The American Coalition for Ethanol (ACE) and more than 80 of its members convened on Capitol Hill to talk with legislators about issues critical to the ethanol industry, including the outcome of the RFS for 2014 and the infrastructure and market for higher ethanol blends.
The American Coalition for Ethanol (ACE) and more than 80 of its members are in Washington, DC, this week to meet with administration officials and members of Congress as part of ACE’s annual legislative fly-in.

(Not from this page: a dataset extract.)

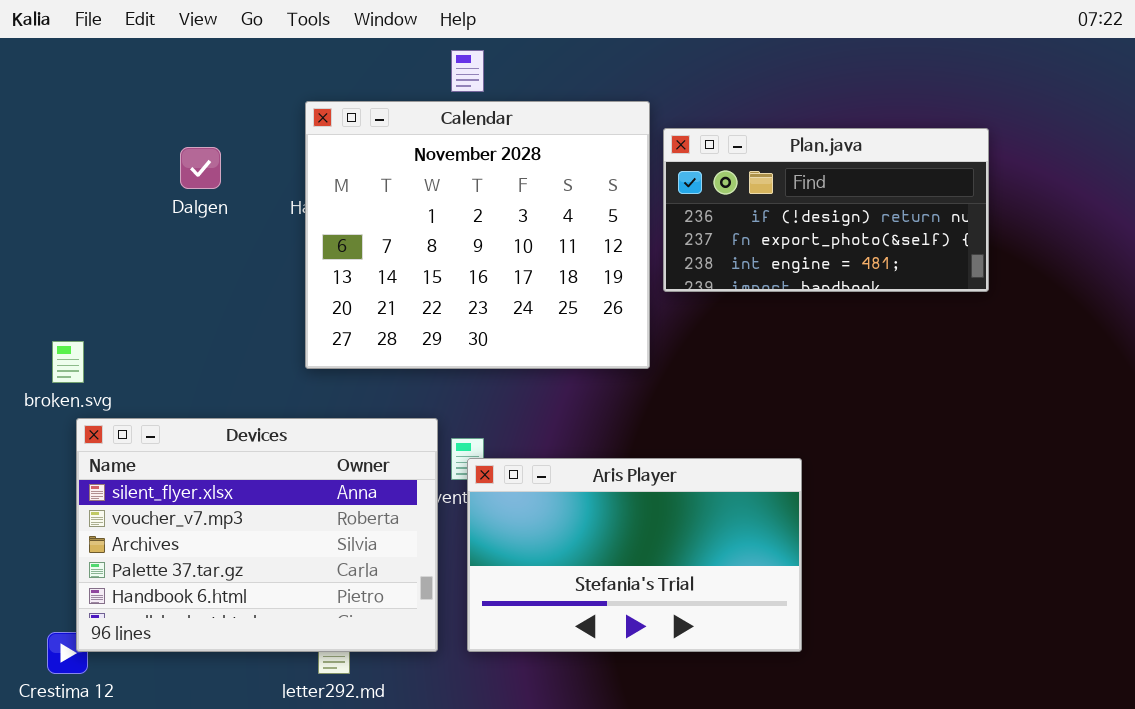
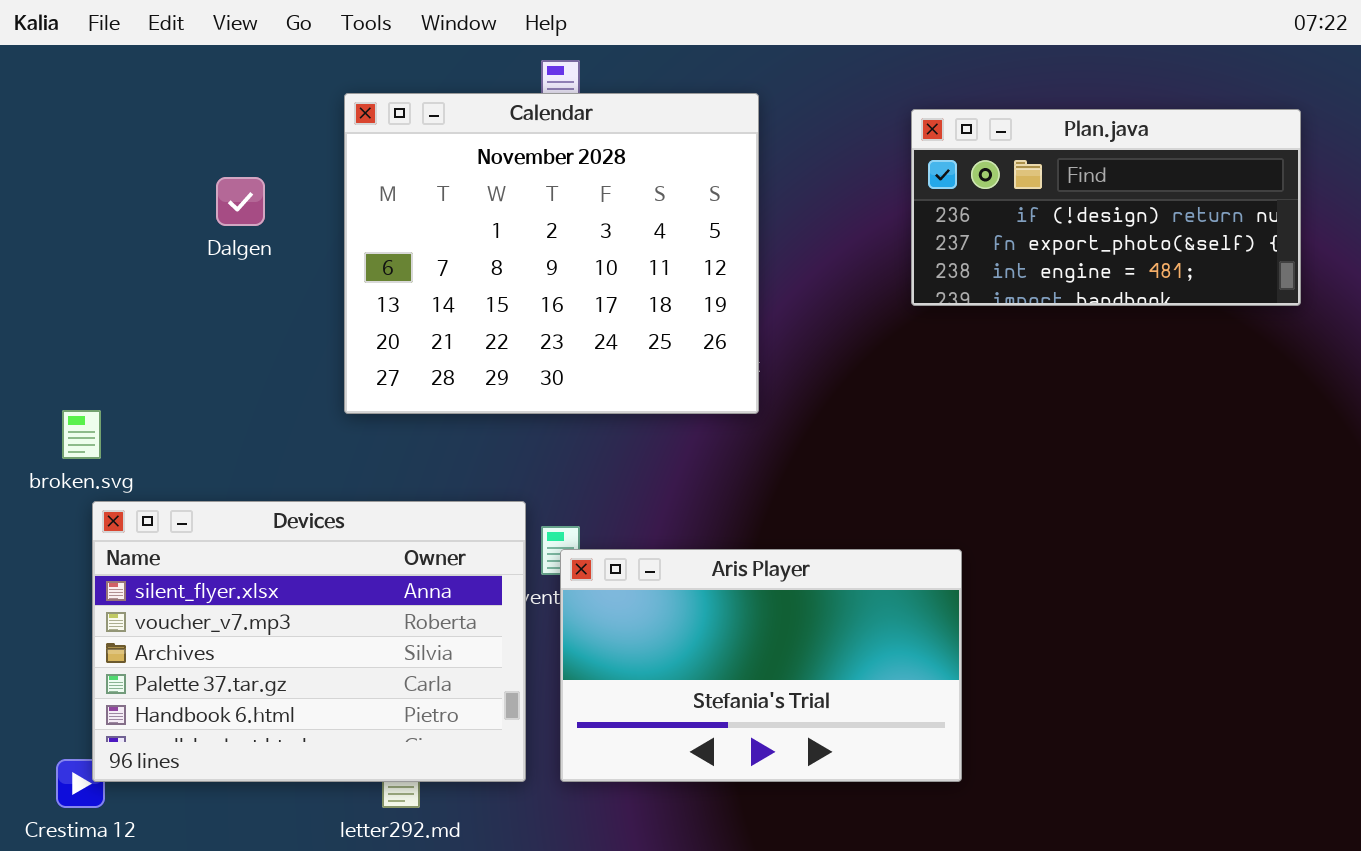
Calendar: [305,101,650,369] -> [344,93,759,414], moved
Plan.java: [663,128,989,292] -> [911,109,1301,306], moved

Yesterday and today, ACE and its members have been in nearly 170 meetings with lawmakers or their staffs representing 45 states. ACE members will also meet with USDA Secretary Tom Vilsack, EPA Assistant Administrator Janet McCabe, and Special Assistant to the President for Energy and Climate Change Dan Utech.
Fuel retailers are also participating in the fly-in. “These retailers have installed equipment to sell E15 and E85, and share with legislators their first-hand success with getting over the E10 blend wall,” said Chuck Beck, public affairs director, ACE. Moreover, most of the retailers were willing to share their sales figures showing the growing interest in higher ethanol blends, he added. “They all pointed out that the equipment and infrastructure costs are not as bad as Big Oil argues,” Beck said. “They also tried to show how restrictive oil chain contracts can be if a retailer wants to remain a branded station. We felt this was an important rebuttal to the free market argument that the anti-ethanol forces in Congress try to point out.”
Asked about the feedback that ACE and its members have received about EPA’s proposal to reduce the volume requirements in the RFS for 2014, Beck said, “We’ve heard a variety of responses on the RFS. Some say it’s unlikely the issue will be addressed in Congress this year given the limited amount of working days left on the legislative calendar. However, during one of our meetings, it was mentioned that a Republican senator from the South tried to tack onto the Ukrainian aid bill an amendment that would eliminate the RFS within five years. Regarding the EPA’s proposal, our attendees, based on what we have heard in Washington this week, feel cautiously optimistic that the final rule may be a little friendlier to us than EPA first proposed.”